Topics covered include:
- Why income growth has slowed for the middle class
- Why the economy now follows a power-law distribution rather than a normal distribution, leading to skewed outcomes
- Why the economy is a complex adaptive system rather than a machine
- How the type of job you have and the company you work for affects your income
- Why greater efficiency increases the risk of catastrophic collapses
- What are ways to balance efficiency with resiliency
Welcome to Money For the Rest of Us. This is a personal finance show on money, how it works, how to invest it, and how to live without worrying about it. I’m your host, David Stein. Today’s episode, 323, is titled “The economy is not a machine.”
Yesterday, LaPriel and I were at a CVS pharmacy, buying a gift card, and the gentleman before us in line added $61.05 to a prepaid Visa debit card. He added that amount because there was a $4,95 fee to add money to his card. Now, I hadn’t seen that before. And I looked. These prepaid Visa cards can cost up to $9.95 a month, and $5 or more to actually add money to the card. That is extremely expensive. Now, why would anybody do that?

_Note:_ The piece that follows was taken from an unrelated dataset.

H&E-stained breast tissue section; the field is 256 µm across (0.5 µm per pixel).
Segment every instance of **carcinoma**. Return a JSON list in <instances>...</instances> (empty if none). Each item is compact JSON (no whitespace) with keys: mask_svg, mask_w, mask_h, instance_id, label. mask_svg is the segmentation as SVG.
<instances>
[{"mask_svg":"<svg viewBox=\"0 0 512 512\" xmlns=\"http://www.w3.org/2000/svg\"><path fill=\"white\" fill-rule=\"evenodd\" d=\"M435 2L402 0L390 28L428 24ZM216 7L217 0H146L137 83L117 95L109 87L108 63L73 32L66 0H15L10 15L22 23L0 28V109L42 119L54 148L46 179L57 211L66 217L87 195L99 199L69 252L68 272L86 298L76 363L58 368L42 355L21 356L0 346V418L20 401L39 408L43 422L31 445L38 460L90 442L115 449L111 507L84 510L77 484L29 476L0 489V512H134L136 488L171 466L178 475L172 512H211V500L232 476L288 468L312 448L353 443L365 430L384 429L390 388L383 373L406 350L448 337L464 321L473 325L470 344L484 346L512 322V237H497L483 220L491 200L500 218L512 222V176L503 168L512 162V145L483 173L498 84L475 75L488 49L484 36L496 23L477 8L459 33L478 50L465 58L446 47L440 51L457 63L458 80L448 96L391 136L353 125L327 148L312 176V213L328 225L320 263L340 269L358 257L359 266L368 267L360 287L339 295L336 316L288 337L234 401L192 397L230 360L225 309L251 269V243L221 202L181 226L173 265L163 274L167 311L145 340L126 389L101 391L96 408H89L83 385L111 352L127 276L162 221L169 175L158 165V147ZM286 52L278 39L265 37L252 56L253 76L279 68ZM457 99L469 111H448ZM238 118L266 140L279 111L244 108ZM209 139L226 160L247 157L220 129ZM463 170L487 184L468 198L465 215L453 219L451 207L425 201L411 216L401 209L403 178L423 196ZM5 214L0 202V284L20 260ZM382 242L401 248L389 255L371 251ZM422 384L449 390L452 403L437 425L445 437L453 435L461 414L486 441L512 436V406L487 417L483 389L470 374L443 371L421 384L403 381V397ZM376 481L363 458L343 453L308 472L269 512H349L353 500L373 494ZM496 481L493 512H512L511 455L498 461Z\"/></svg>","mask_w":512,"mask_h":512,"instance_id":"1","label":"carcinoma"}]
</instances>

Well, usually because they don’t have a bank. 7.1 million U.S. households, or about 5% of the total, don’t have a bank account in the U.S. It reminded me how different the interaction with the economy, the banking system, and money is for many individuals in the U.S. who are extremely poor.
In the recent U.S. consumer survey by the Federal Reserve—only one-third of lower-income families participated in the stock market, compared to 70% of upper-middle-income families, and more than 90% of families in the top decile of income. Less than 40% of families in the bottom half of the income distribution in the U.S. were in a retirement plan, compared to more than 80% for upper-middle-income families, and more than 90% for families in the top decile of income.
I thought about this a lot over the Thanksgiving break, as I was reading a book by Roger Martin. He was a professor of strategic management at the University of Toronto and has published 11 books. His most recent is titled When more is not better. Overcoming America’s obsession with economic efficiency. He shared some sobering data that he calculated based on U.S. census information.
Middle-Class Income Growth Is Slowing
From 1947 through 1976 the real median family income grew at 2.4% per year. So real, after adjusting for inflation, the median being the middle family. At that growth rate, the median family was twice as well off economically in 1976 as a family in 1947. But in the 42 years following the Bicentennial in the U.S, the median income only grew 0.6% per year. Meaning that that family wasn’t twice as well off, but only about 31% better off than they were the prior 42 years.
That median family—they’re not experiencing the same level of prosperity as those in the upper decile of income, or even the top 25th percentile.
There used to be a very tight relationship between the economy becoming more productive, more efficient, and wage growth. Now you’re not seeing that connection. In this episode, we’re gonna look at what has changed with regards to the economy that is leading to more concentration of income and wealth and is a threat to democracy.
In 2013 hedge fund manager Ray Dalio released a video titled “How the economic machine works.” He talked about different cycles, debt cycles. But this analogy of the economy being a machine is very old. The idea that the economy can be broken down into parts, and optimized, and then the parts put back together, and there’s some predictability to the economy because it’s just a machine that works very efficiently. And because it’s a machine, the way it’s supposed to work is that over time economic outcomes—income, wages—are normally distributed. This is called a Gaussian distribution, where you have a big bulge in the middle, the middle class. Fewer individuals are wealthy and fewer are poor, but over time, the distribution moves to the right, so everyone gets wealthier and participates in that growth—the poor, the middle class, the wealthy.
The median income grows for the middle family, and it grows as fast as the average income. But that’s not the situation today. Now the average income is growing faster than the median income and has been for several decades. Now, in this most recent survey by the Federal Reserve, it actually showed that the median for the prior three years through 2019 did grow faster than the average. But that was before the pandemic hit, and it’s a good thing. Because if the average is growing faster than the median, that means that higher-income households are getting a larger and larger percentage, and that has been the predominant pattern since 1980.